==== EXERCISE DATA ====

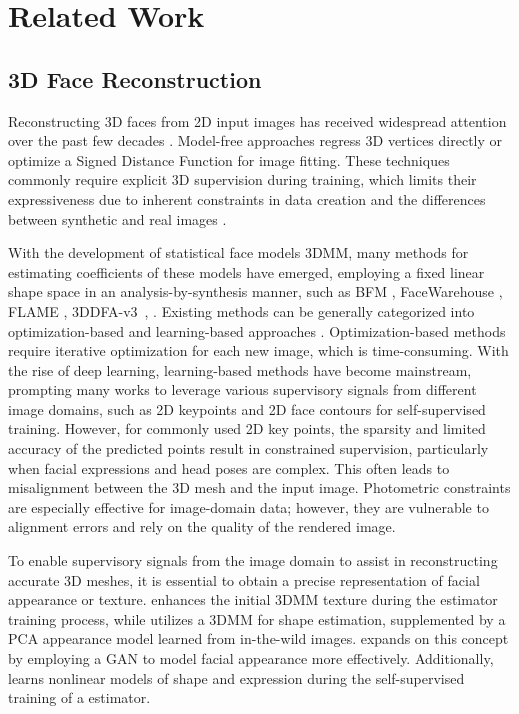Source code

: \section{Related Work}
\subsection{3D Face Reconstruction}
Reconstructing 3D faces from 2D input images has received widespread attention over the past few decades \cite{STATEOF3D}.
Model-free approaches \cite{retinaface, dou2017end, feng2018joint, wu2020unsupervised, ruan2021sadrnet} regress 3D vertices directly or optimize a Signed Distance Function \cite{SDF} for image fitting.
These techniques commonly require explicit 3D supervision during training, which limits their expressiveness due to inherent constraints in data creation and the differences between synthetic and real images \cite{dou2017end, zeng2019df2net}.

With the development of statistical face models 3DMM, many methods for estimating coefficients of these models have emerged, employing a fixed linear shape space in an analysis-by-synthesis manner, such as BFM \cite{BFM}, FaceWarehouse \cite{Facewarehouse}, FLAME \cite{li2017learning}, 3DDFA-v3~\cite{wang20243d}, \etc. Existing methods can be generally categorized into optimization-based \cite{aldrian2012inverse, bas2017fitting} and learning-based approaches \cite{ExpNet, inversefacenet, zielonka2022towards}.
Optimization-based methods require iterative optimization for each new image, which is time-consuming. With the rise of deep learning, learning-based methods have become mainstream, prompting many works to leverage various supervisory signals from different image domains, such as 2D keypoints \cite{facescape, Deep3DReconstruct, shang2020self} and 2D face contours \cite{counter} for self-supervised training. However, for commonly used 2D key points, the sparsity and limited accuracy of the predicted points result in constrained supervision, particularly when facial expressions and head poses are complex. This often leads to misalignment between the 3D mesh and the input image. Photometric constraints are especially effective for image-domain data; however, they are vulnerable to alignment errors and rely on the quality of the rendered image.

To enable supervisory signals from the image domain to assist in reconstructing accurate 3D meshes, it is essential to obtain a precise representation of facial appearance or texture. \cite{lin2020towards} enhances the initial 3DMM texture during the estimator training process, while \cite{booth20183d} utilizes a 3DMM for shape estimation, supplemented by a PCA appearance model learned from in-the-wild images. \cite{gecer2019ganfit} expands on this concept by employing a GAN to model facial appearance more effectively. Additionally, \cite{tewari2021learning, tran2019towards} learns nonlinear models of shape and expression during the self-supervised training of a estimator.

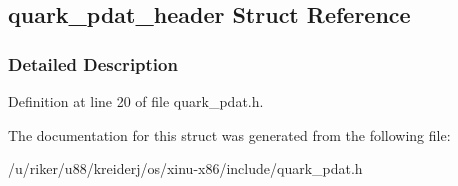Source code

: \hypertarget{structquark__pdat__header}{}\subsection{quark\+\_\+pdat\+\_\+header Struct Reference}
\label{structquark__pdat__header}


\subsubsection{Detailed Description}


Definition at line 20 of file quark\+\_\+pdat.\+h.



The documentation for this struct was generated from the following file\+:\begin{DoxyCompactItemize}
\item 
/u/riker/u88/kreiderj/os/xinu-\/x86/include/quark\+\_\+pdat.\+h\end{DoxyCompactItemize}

====

TASK INSTRUCTIONS: The answer must consist solely of the lines from the first line of the records through the line containing "With the development", reproduced exactly and without the pictures.

RESPONSE BELOW:
Source code

: \section{Related Work}
\subsection{3D Face Reconstruction}
Reconstructing 3D faces from 2D input images has received widespread attention over the past few decades \cite{STATEOF3D}.
Model-free approaches \cite{retinaface, dou2017end, feng2018joint, wu2020unsupervised, ruan2021sadrnet} regress 3D vertices directly or optimize a Signed Distance Function \cite{SDF} for image fitting.
These techniques commonly require explicit 3D supervision during training, which limits their expressiveness due to inherent constraints in data creation and the differences between synthetic and real images \cite{dou2017end, zeng2019df2net}.

With the development of statistical face models 3DMM, many methods for estimating coefficients of these models have emerged, employing a fixed linear shape space in an analysis-by-synthesis manner, such as BFM \cite{BFM}, FaceWarehouse \cite{Facewarehouse}, FLAME \cite{li2017learning}, 3DDFA-v3~\cite{wang20243d}, \etc. Existing methods can be generally categorized into optimization-based \cite{aldrian2012inverse, bas2017fitting} and learning-based approaches \cite{ExpNet, inversefacenet, zielonka2022towards}.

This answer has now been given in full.